Que no olvidemos en este final del mes de mayo a la Santísima Virgen María. Que a Ella acudamos en las noches oscuras de nuestra vida, en las dificultades, incluso cuando ya no nos quedan fuerzas. Que de su mano sigamos recorriendo ahora este camino de Pascua y siempre el camino cristiano de nuestra vida. Y con la mirada puesta en el Cielo, el camino que nos llevará a encontrarnos con Jesucristo el Señor, el amor de nuestra vida.
 
PINCELADA MARTIRIAL

Beato Francisco Maqueda López
Nació el 10 de octubre de 1914, en Villacañas (Toledo). En 1925, sin haber cumplido 11 años, ingresó en el Seminario Menor de Toledo. El 5 de junio de 1936 recibió el subdiaconado. La vida del joven subdiácono Francisco Maqueda López fue corta; aún no había cumplido los 22 años cuando le llegó la muerte. Pese a su corta edad, se vislumbraba en su vida una gran madurez humana y una fuerte personalidad. Asimismo, destacaba por su reciedumbre en virtudes ascéticas y místicas. Desde muy pequeño sintió una clara inclinación a las cosas de Dios y a la vida espiritual. Era muy dado a conocer -a través de la lectura- la vida de los santos, hacia quienes se sentía profundamente atraído, para después imitarles. Siempre estuvo centrado en su vocación. La sinceridad, la justicia y la fortaleza sobresalían en él.
 

Cuando estalla la Guerra, el joven Maqueda ya había sido detenido, el 23 de junio de 1936, por enseñar a los niños la doctrina cristiana. Fue sólo ese día y le pusieron una multa. Después, el 11 de septiembre, fue detenido nuevamente. Unas horas antes se confesó con don Gonzalo Zaragoza; se sabe que la víspera ayunó a pan y agua. Arrodillado a los pies de su madre, le dijo: ¡Madre, deme la bendición, que me voy al cielo!”.

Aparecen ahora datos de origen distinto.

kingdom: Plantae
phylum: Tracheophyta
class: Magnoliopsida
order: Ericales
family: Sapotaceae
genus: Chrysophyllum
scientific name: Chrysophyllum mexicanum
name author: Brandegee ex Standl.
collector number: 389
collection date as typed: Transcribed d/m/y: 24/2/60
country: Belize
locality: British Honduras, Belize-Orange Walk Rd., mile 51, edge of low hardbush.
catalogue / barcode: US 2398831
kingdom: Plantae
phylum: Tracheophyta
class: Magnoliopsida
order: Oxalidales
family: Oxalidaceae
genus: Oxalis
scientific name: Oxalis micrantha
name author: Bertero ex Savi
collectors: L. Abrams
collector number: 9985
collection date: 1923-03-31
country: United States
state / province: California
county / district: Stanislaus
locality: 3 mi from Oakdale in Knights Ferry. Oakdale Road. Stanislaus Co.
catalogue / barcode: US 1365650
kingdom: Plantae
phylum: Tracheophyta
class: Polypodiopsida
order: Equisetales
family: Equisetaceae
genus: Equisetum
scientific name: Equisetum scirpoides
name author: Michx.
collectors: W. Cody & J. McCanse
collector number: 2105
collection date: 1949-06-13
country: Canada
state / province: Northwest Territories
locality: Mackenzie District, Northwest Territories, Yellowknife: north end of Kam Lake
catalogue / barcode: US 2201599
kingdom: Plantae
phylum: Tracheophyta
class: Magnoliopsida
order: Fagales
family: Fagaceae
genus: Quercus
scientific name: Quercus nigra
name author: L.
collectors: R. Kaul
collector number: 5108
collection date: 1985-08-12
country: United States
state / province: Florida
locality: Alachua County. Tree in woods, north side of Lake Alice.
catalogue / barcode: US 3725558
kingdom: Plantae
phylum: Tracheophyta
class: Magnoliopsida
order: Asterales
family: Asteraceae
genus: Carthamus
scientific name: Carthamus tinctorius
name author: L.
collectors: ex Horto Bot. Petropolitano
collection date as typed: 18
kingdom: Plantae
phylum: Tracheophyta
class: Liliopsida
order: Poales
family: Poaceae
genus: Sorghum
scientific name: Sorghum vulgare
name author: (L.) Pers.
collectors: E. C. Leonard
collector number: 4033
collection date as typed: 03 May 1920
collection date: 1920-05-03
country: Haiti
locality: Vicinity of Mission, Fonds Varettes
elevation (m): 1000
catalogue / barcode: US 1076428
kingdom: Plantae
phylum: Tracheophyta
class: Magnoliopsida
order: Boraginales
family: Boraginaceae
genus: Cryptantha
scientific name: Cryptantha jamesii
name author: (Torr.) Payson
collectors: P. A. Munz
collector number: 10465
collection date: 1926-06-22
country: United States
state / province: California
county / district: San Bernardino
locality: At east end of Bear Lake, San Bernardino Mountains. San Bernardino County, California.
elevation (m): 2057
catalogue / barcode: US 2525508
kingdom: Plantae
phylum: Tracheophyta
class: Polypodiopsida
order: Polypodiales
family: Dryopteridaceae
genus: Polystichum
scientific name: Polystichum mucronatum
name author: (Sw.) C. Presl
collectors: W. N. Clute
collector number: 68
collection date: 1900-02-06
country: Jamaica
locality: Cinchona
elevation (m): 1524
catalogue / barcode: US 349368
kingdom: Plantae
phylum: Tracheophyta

Mientras sus captores se mofaban de él, Francisco pronunciaba sus últimas palabras de despedida para los suyos: ¡Adiós, madre, hasta el cielo! ¡Adiós, adiós, hasta el cielo a todos! Fue conducido desde su casa a la ermita de la Virgen de los Dolores, que los milicianos usaban como cárcel, y donde tenían apresadas a otras quince personas más, la mayoría jóvenes. En seguida, Francisco les congregó. Su intención era ayudarles espiritualmente para la muerte ya muy próxima. Les dijo: “Preparémonos, esta noche nos llevarán al cielo, ¿queréis acompañarme y rezamos juntos el rosario a la Santísima Virgen?” La invitación fue muy bien acogida y, puestos de rodillas, con toda devoción, rezaron juntos ante la imagen de la Virgen.

Sobre las doce de la noche, vinieron a buscarlos, les transportaron en un camión por la carretera general de Andalucía. Muy cerca de Dosbarrios, en el Km. 67, entre las poblaciones de La Guardia y Ocaña, les hicieron bajar; eran las dos de la mañana del 12 de septiembre. Camino del martirio fueron cantando y rezando y, Francisco, en medio de ellos, con los brazos en alto. Los milicianos le dijeron: “Ahí está tu padre” y, aunque efectivamente era verdad, porque días antes le habían matado a medio kilómetro, él les contestó: “Os equivocáis, mi padre está en el Cielo”. Indignados, se burlaron: ¿Y aún estás alegre? Imaginándose lo que todavía quedaba, les pidió por favor le permitieran ser el último para ayudar a morir bien a sus hermanos en Cristo. Les dejaron casi sin ropa y, según testigos, les dieron una descarga de piernas para abajo. Y, a continuación, todos fueron pasados a cuchillo.